Bu belirtilerden 3 veya daha fazlası her gün yoğunlukla yaşanıyorsa ve 1 hafta ya da daha uzun bir süre devam ediyorsa manik bir tanı teşhis edilebilir. Eğer hastanın duygu durumu huzursuz ise, bu duruma ek olarak kişinin diğer semptomlardan birkaçını daha yaşaması gerekir. İnişler ve çıkışlar şeklinde gözlemlenen bu belirtiler bireysel farklılıklar gösterebilir. Bu değişiklikler bipolar bozukluğun teşhis edilmesini de zorlaştırır.
Hayat boyu tekrar edebilir
Manik ve depresyon durumları genellikle hayat boyu tekrar eder. Bipolar bozukluğu olan kişilerin çoğunluğu ataklar sırasında atak belirtileri göstermez. Yaklaşık her 3 kişiden birinde geride kalan semptomlar görülür. Bipolar bozukluğu olan hastalar tedavi görmelerine rağmen tekrarlayıcı belirtiler yaşamaya devam edebilirler.
Nedeni bilinmiyor
Bipolar bozukluğunun ortaya çıkış nedeni tam olarak bilinmemektedir. Ancak yapılan çalışmalarda bipolar bozuklukta genetik eğilimler de gözlemlenmiştir. Yaşamın belli bir döneminde yaşanılan herhangi bir olay bu genetik eğilimi tetikleyebilir. Bunun sonucunda da kişi yaşadığı atakların farkında olmayabilir. Bipolar bozukluk yaşayan bir kişide sadece mani nöbeti olabilir. Hatta bazı vakalarda hem mani nöbeti hem de depresyon bir arada görülebilir.
Koruyucu tedavi şart
Bipolar bozukluk tedaviye çabuk cevap veren bir rahatsızlıktır. Tekrarlayabilme olasılığı yüksek olduğundan da uzun süreli koruyucu tedavi tavsiye edilir. Ve genellikle hastalar her zaman koruyucu bir tedaviye ihtiyaç duyar. Bipolar bozukluk tedavisinde en uygun yöntem, ilaçlar ve psikoterapi ikilisinden oluşan bir tedavi şeklidir. Bipolar bozukluk ilaçları ruh sağlığı ve hastalıkları uzmanı hekimler ve psikiyatristler tarafından yazılır.
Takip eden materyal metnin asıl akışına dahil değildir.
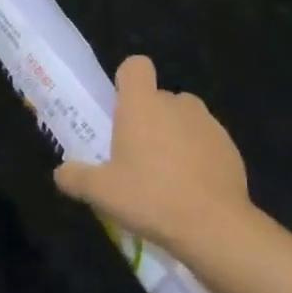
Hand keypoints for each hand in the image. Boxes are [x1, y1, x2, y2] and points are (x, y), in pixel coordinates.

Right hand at [54, 55, 251, 256]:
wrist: (214, 226)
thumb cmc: (150, 198)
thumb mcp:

Biyolojik ve psikolojik tedaviler de uygulanıyor
Bipolar bozukluk için çeşitli somatik (biyolojik) ve psikolojik tedaviler bulunmaktadır. Psikanalitik tedavide kişiye çocukluk çağı kayıpları, ileriki dönemlerde yaşanılan yetersizlikler ve suçluluk duygusuyla ilgili içgörü kazandırılmaya çalışılır. Bipolar bozukluk hastalığında ünlü davranış bilimci Beck’in kullandığı bilişsel bir tedavi yöntemi de vardır. Bu yöntemdeki amaç; hastadaki olumsuz ve mantıkdışı düşünme örüntülerini ortaya çıkarma, olaylara, kişinin kendisine ve yaşanan tersliklere daha gerçekçi bakma yollarını öğretmektir.
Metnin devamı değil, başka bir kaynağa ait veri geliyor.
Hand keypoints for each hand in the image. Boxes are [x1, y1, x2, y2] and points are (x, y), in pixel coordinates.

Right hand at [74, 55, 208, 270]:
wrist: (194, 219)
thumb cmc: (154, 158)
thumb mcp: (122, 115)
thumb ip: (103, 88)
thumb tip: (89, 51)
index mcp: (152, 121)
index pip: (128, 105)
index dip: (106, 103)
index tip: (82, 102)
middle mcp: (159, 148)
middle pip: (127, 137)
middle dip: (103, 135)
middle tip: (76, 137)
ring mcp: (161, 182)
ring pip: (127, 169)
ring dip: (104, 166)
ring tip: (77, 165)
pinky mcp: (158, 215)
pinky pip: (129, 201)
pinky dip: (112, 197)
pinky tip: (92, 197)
Bipolar bozukluğunda psikolojik tedaviler dışında çeşitli biyolojik tedaviler de kullanılmaktadır. Biyolojik tedavi yöntemleri en çok psikolojik tedaviyle birlikte uygulandıklarında daha etkili olmaktadır. Hastadaki depresyonu ortadan kaldırabilmek için ise elektrokonvülsif terapi (elektro şok) ve çeşitli antidepresan ilaçların işe yaradığı da görülmektedir. Bunların yanı sıra, günlük duygu durum belirtileri, alınan tedaviler, uyku düzeni ve sosyal hayatta yaşanılan olaylar hakkında not tutmak da, tedavi sürecinde hem hastanın kendisine hem de ailesine fayda sağlar. Bu notlar doktora da hastalığı en etkili şekilde izleyip tedavi etmede yardımcı olabilir.